In between contractions I just soaked in the tub, holding my husband’s hands and almost… sleeping? Zoning out? I’m not sure but it was very, very quiet and the lights were low. During contractions I breathed very heavily, stared at my husband while he tried to keep me from hyper-ventilating, wished that my hands and legs hadn’t gone numb and wondered how many more of these contractions I could take.
About 45 minutes in the tub and the midwife told my husband that my contractions were about 3-4 minutes apart when he asked, and yet she told me it could be any contraction now that he descends down and my body starts to naturally push.
I freaked out inside— thinking that my contractions needed to be every 1-2 minutes… and yet, just a few contractions later, down he went and the huge climax that is birth was happening. Lord have mercy, what woman experience with a natural birth. Oy, how it felt when he descended into the birth canal. It’s indescribable. I started flailing around and trying to change positions, I don’t know what I was trying to do. Squat, maybe. But between the midwife and my husband I just did what they said– somehow willing myself that if I’d just calm down and push the pain would stop.
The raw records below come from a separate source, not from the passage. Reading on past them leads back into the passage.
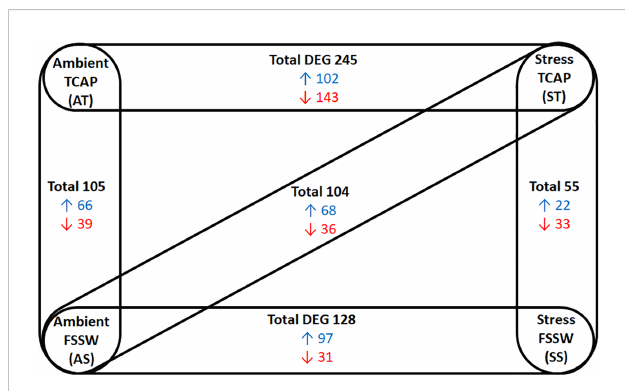
FIGURE 2 Changes in gene expression in SRO heart in response to sroTCAP or FSSW exposed to either ambient or stress conditions, showing fi ve different pair-wise comparisons. Experimental groups showed signi fi cant DEG (at FDR ≤ 0.05 with log fold change ≥ 1 and ≤ -1) in each pair-wise comparison. Blue: upregulated DEG, red: Down- regulated DEG.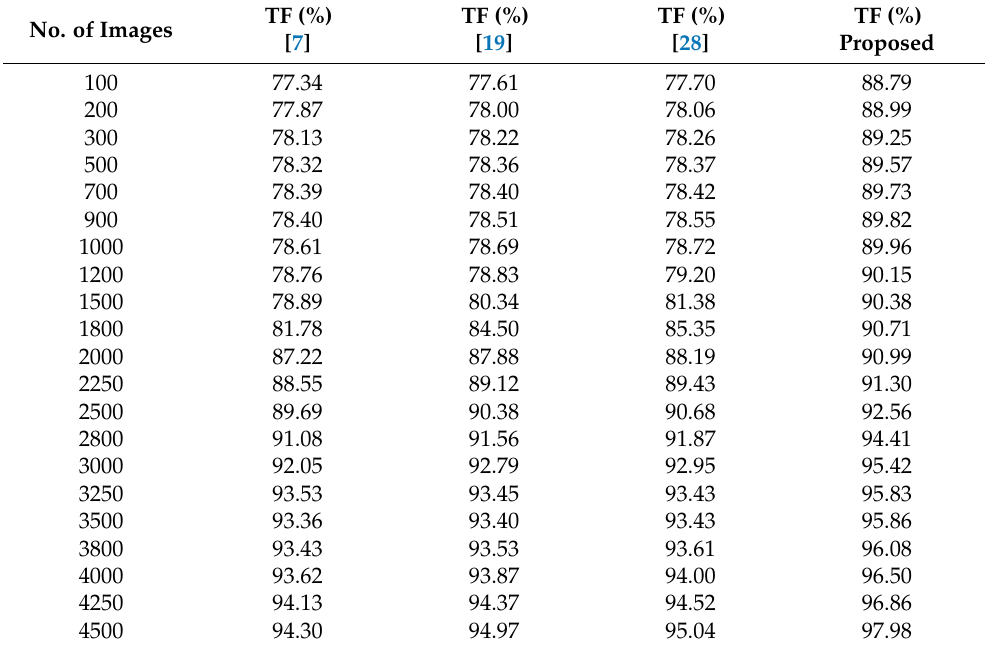
Table 4. Test fMeasure for combined dataset.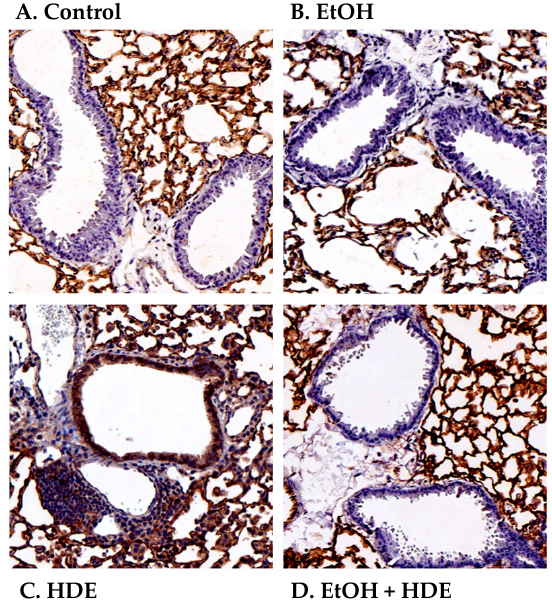
Figure 4. Alcohol blocks ICAM-1 localization in airway epithelium of mice instilled with HDE. Mice were fed either water (control) or 20% ethanol (EtOH) for 8 weeks with or without intranasal instillation of HDE. Saline inhalation in either control ( A ) or EtOH-fed mice ( B ) exhibit minimal airway epithelial ICAM-1 staining in luminal cells. Mice inhaling HDE ( C ) show prominent ICAM-1 staining (brown) on apical regions of the luminal airway epithelium and extensive mononuclear cell aggregates (purple). Ethanol pretreatment ( D ) blocks the HDE-stimulated upregulation of localized ICAM-1. Images are representative of sections from at least three mice per treatment group.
I screamed through a huge push, and through another, and out he came. It was the only birth where no one told me to stop screaming— perhaps this was because I was yelling while pushing, not stagnating. I’ve never screamed the “f” word and pushed out a baby at the same time. First time for everything.
When they handed him to me I was in disbelief– more than the girls, I don’t know why— that he was out. I kept repeating “I don’t believe it.” I guess because this time it was an all day process, and also because I’d again convinced myself that it was going to be several more hours when the midwife said my contractions were 3-4 minutes.
But I finally got my calm, peaceful water birth. I didn’t tear at all this time and am recovering well… a world of difference from my first birth, which included third degree tears and passing out from blood loss several hours after the birth.
The funniest thing this time I was that I wrenched my calf and thigh muscle flailing around when he descended down, and that hurt about as much this week as the birth-recovery part!
I got out of the tub, made it into the bed, and have pretty much been nursing or holding him ever since. We got home that night about 2 a.m.